Une menace qui évolue

Pourtant, depuis 2017, plusieurs dizaines d’attaques terroristes djihadistes ont été déjouées en France et à travers l’Europe. Le fruit d’efforts accomplis après l’échec cuisant qu’ont représenté les attentats de 2015, perpétrés par des individus connus des services de renseignement européens, estimeJean-Charles Brisard, président du Centre d'analyse du terrorisme.

"On s'est vite rendu compte que ces réseaux étaient transnationaux, qu'ils se jouaient des frontières et que l'important était de pouvoir échanger de l'information opérationnelle avec les homologues étrangers," dit-il.

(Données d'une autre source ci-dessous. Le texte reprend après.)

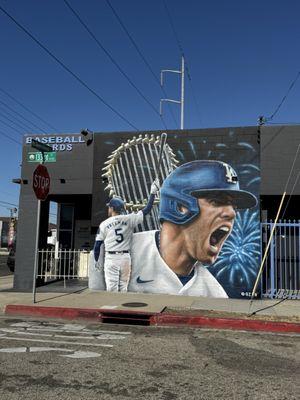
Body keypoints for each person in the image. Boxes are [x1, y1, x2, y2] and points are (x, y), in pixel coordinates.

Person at [128, 160, 257, 298]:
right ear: (180, 207)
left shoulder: (215, 295)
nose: (232, 213)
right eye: (217, 201)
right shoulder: (124, 251)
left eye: (234, 207)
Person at [93, 178, 160, 292]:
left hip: (111, 258)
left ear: (113, 208)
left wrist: (96, 260)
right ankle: (120, 307)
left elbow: (97, 246)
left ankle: (112, 308)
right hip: (125, 257)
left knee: (112, 289)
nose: (108, 208)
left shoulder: (104, 224)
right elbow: (147, 209)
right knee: (123, 288)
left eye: (109, 207)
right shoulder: (129, 219)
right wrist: (152, 193)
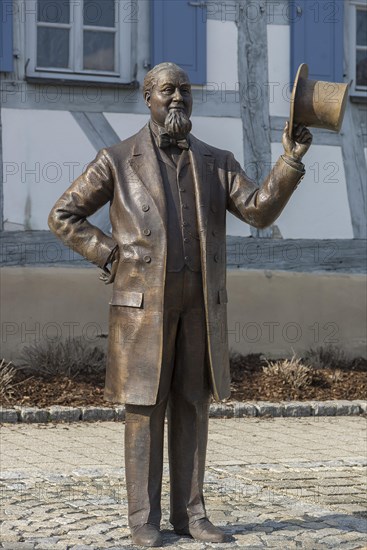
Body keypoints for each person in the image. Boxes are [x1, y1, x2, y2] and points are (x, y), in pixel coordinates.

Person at [48, 62, 312, 547]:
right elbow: (63, 215)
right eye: (167, 90)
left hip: (199, 308)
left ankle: (192, 514)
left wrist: (289, 162)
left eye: (184, 91)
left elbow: (258, 209)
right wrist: (111, 253)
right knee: (144, 411)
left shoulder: (215, 161)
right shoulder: (117, 158)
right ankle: (143, 521)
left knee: (194, 404)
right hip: (142, 309)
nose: (177, 99)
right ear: (147, 97)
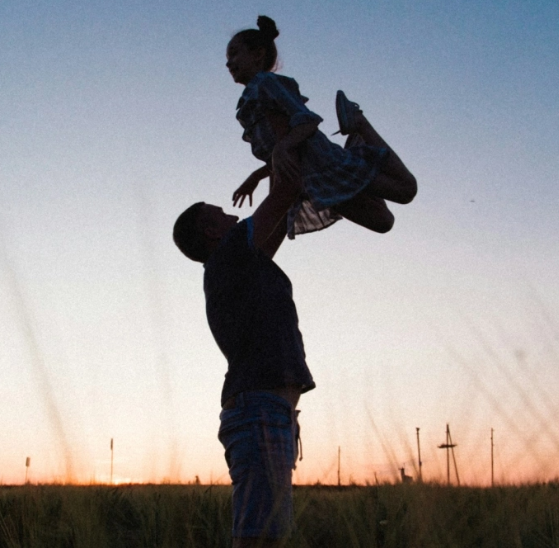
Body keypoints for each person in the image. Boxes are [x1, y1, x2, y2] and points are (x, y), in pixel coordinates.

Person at [174, 146, 312, 547]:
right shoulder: (232, 252)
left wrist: (269, 171)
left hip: (267, 412)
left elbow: (284, 203)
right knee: (260, 539)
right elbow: (286, 192)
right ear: (211, 231)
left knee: (268, 536)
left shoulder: (240, 262)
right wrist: (268, 166)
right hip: (260, 413)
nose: (235, 217)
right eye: (223, 215)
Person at [228, 15, 418, 237]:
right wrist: (257, 176)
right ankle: (357, 153)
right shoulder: (248, 104)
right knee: (383, 222)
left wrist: (282, 148)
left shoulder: (267, 83)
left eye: (234, 53)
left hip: (326, 164)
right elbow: (282, 155)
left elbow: (307, 120)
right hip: (312, 180)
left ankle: (359, 122)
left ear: (258, 54)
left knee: (406, 190)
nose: (228, 63)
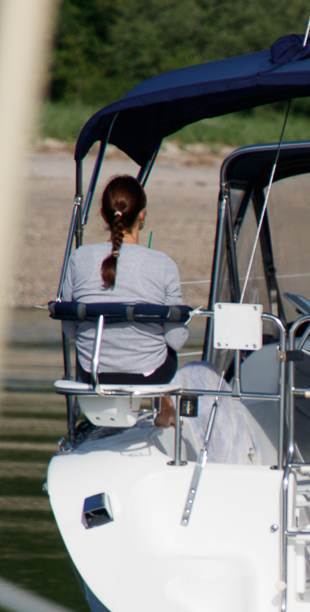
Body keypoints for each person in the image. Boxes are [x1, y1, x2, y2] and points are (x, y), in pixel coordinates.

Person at [61, 175, 187, 427]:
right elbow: (176, 340)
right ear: (142, 215)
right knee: (167, 346)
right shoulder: (163, 263)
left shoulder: (79, 258)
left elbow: (70, 330)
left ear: (103, 215)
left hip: (91, 372)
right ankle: (166, 409)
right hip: (150, 375)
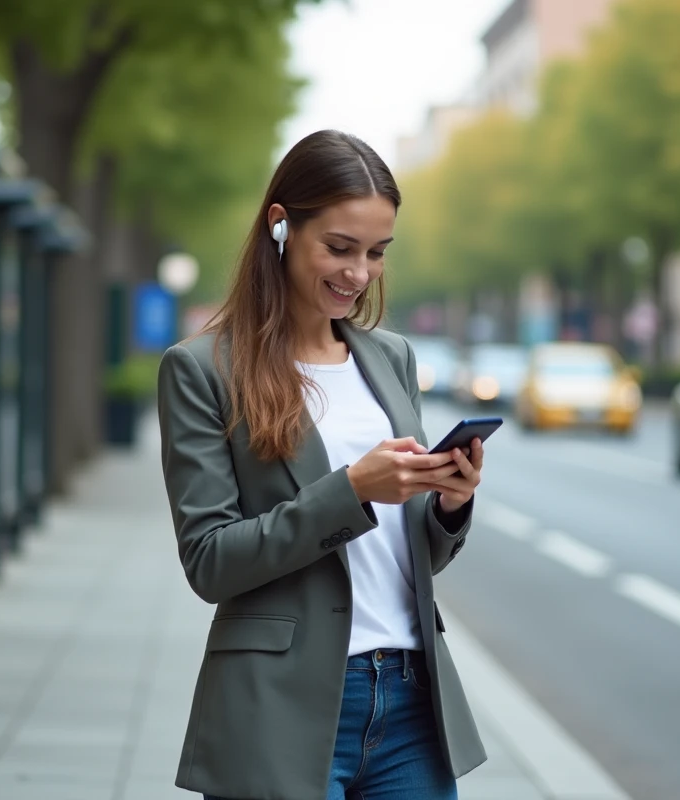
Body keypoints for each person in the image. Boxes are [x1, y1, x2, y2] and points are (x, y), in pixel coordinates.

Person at [156, 130, 488, 800]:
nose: (358, 273)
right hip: (281, 706)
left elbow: (411, 556)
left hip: (409, 702)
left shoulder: (391, 358)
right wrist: (351, 492)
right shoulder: (201, 371)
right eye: (339, 248)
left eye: (376, 252)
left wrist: (449, 504)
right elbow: (211, 562)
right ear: (280, 225)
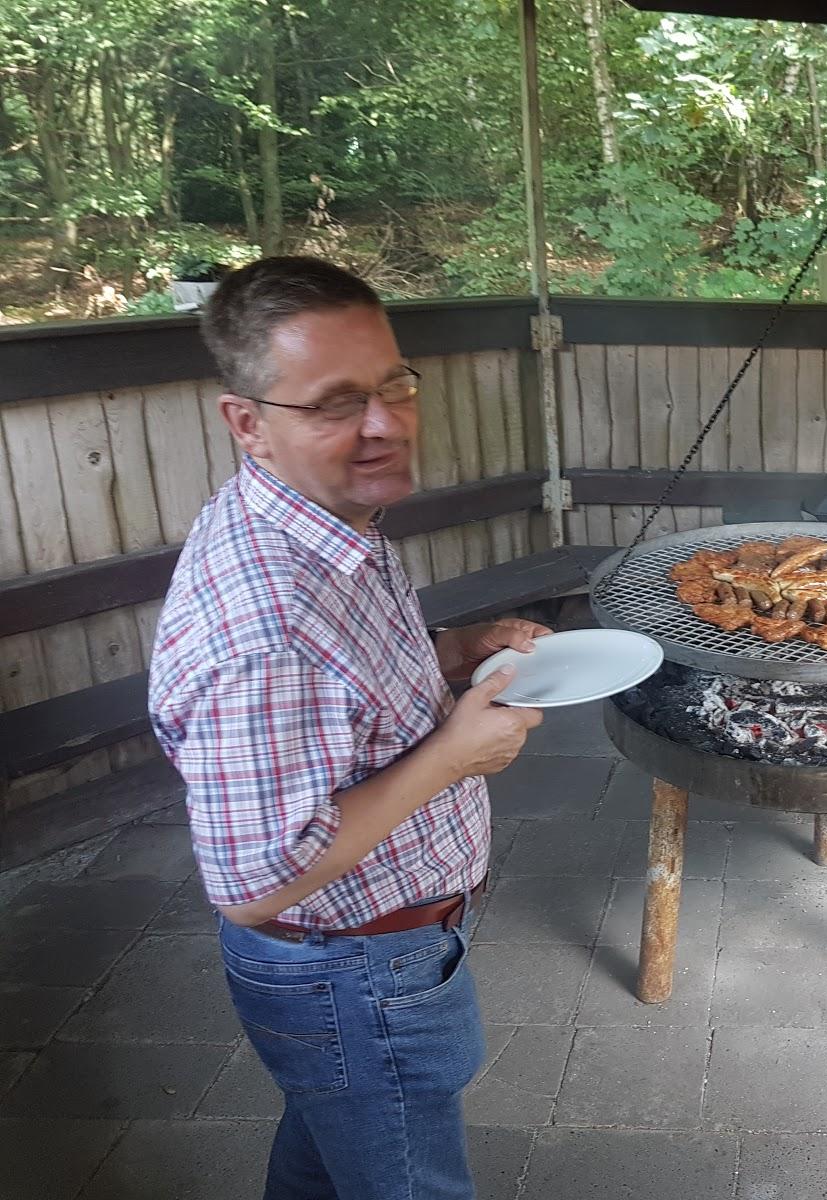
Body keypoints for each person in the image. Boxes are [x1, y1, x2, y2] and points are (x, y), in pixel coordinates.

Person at [148, 256, 547, 1199]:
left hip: (363, 970)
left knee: (332, 1160)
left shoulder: (316, 514)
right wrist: (456, 755)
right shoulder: (265, 625)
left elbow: (346, 679)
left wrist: (457, 648)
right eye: (333, 403)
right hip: (354, 974)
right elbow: (254, 885)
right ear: (246, 423)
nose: (384, 424)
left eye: (393, 384)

"Il y a une meilleure coopération entre les États : ce qui est tout-à-fait notable et important pour l'avenir et surtout, les organisations terroristes qui nous menacent et nous menaçaient ont été considérablement affaiblies par les offensives militaires," affirme-t-il. "La menace existe encore, bien sûr ; la volonté de ces groupes de nous frapper existe, mais on pense que ce risque est aujourd'hui beaucoup plus réduit que ne l'est le risque de la menace endogène," conclue-t-il.

Cette menace met en première ligne, les services de renseignement intérieurs qui en France, ont vu doubler leurs effectifs depuis 2015.